We frequently hear that we need to have a vision, that we should look ahead, keep our eye on the goal. But some years ago a wise person told me that we also have to look backwards.
Why look backwards?
Imagine you were sailing from Durban to Mauritius. That takes a few days on a cruise liner. As you leave Durban all you see in front of you is blue ocean. As you look forwards towards your goal of Mauritius it looks as though you are standing still. But if you look back towards Durban it is easy to see how first the harbour and then the Durban coastline gradually becomes smaller and smaller as you move away.
An occasional look backwards is important when the vision is a long distance one, when the goal takes a while to reach.
Many of us find ourselves in the middle of a change process. Perhaps our company is making changes yet again. Or maybe we are going through a transition in our own lives. Sometimes it feels as though we will never get to the end, that we will be in a permanent state of flux. It can be hard to stay motivated when the end looks far away. Looking back to see where we have come from allows a fresh perspective.

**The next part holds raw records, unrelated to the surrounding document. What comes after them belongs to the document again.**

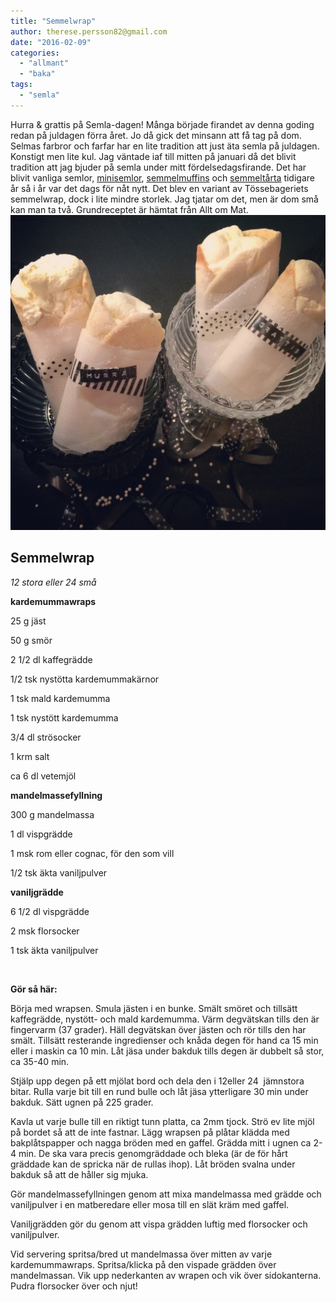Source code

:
 ```yaml
---
title: "Semmelwrap"
author: therese.persson82@gmail.com
date: "2016-02-09"
categories: 
  - "allmant"
  - "baka"
tags: 
  - "semla"
---
```


Hurra & grattis på Semla-dagen! Många började firandet av denna goding redan på juldagen förra året. Jo då gick det minsann att få tag på dom. Selmas farbror och farfar har en lite tradition att just äta semla på juldagen. Konstigt men lite kul. Jag väntade iaf till mitten på januari då det blivit tradition att jag bjuder på semla under mitt fördelsedagsfirande. Det har blivit vanliga semlor, [minisemlor](/posts/semlor/), [semmelmuffins](/posts/semelmuffins/) och [semmeltårta](/posts/hurra/) tidigare år så i år var det dags för nåt nytt. Det blev en variant av Tössebageriets semmelwrap, dock i lite mindre storlek. Jag tjatar om det, men är dom små kan man ta två. Grundreceptet är hämtat från Allt om Mat.![IMG_0545](/static/img/IMG_0545-1020x1020.jpg)

## **Semmelwrap**

_12 stora eller 24 små_

**kardemummawraps**

25 g jäst

50 g smör

2 1/2 dl kaffegrädde

1/2 tsk nystötta kardemummakärnor

1 tsk mald kardemumma

1 tsk nystött kardemumma

3/4 dl strösocker

1 krm salt

ca 6 dl vetemjöl

**mandelmassefyllning**

300 g mandelmassa

1 dl vispgrädde

1 msk rom eller cognac, för den som vill

1/2 tsk äkta vaniljpulver

**vaniljgrädde**

6 1/2 dl vispgrädde

2 msk florsocker

1 tsk äkta vaniljpulver

 

**Gör så här:**

Börja med wrapsen. Smula jästen i en bunke. Smält smöret och tillsätt kaffegrädde, nystött- och mald kardemumma. Värm degvätskan tills den är fingervarm (37 grader). Häll degvätskan över jästen och rör tills den har smält. Tillsätt resterande ingredienser och knåda degen för hand ca 15 min eller i maskin ca 10 min. Låt jäsa under bakduk tills degen är dubbelt så stor, ca 35-40 min.

Stjälp upp degen på ett mjölat bord och dela den i 12eller 24  jämnstora bitar. Rulla varje bit till en rund bulle och låt jäsa ytterligare 30 min under bakduk. Sätt ugnen på 225 grader.

Kavla ut varje bulle till en riktigt tunn platta, ca 2mm tjock. Strö ev lite mjöl på bordet så att de inte fastnar. Lägg wrapsen på plåtar klädda med bakplåtspapper och nagga bröden med en gaffel. Grädda mitt i ugnen ca 2-4 min. De ska vara precis genomgräddade och bleka (är de för hårt gräddade kan de spricka när de rullas ihop). Låt bröden svalna under bakduk så att de håller sig mjuka.

Gör mandelmassefyllningen genom att mixa mandelmassa med grädde och vaniljpulver i en matberedare eller mosa till en slät kräm med gaffel.

Vaniljgrädden gör du genom att vispa grädden luftig med florsocker och vaniljpulver.

Vid servering spritsa/bred ut mandelmassa över mitten av varje kardemummawraps. Spritsa/klicka på den vispade grädden över mandelmassan. Vik upp nederkanten av wrapen och vik över sidokanterna. Pudra florsocker över och njut!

Last year I saw a performance of Athol Fugard’s “Master Harold and the Boys”. In this play set in 1950 Port Elizabeth, we see racism and bigotry play out in the interaction between a young boy and his mother’s employees. It reminded me of growing up in South Africa in the 70’s. It contrasted starkly with how I, my friends and my colleagues interact with people of all races nowadays.
As we left the theatre there was a family ahead of us with teenage daughters. I overheard them talking to their father. They were saying it was just a play and no one would have said those things in real life. Their father was trying to explain the realities of apartheid in that South Africa. He could look back and see a change. They only know the ‘new South Africa’.
This year I saw Bailey Snyman’s dance play “Moffie” which highlights the attitude to homosexuals in the SADF of the early 80’s. This coincided with the time most of my friends did their national service. Whilst there is still prejudice in 2012 we now have legal same sex marriages and much of society is more accepting of sexual preference.
And then a couple of weeks ago we went to a screening of “Searching for Sugar Man”, the film about Rodriguez (well worth seeing). As a teenager I remember listening over and over to my sister’s Cold Fact album and singing along to “I wonder”. The film flashes back to Cape Town in the late 70’s, showing its natural beauty, but also the obvious signs of apartheid like the “nie blanke” signs. There are also a few old news clips of protests and an SABC employee shows how the banned tracks on the LP were scratched to prevent them being played.
Occasionally looking backwards allows us to measure how far we have come, it encourages us that we are making progress and it inspires us to keep on moving forwards towards our goal.
In your own life have you been working towards something for quite awhile? Does it feel like you are always striving but perhaps not getting there?
Take a moment, look back, see how far you have come. Recognise your achievement. And then look ahead and move on.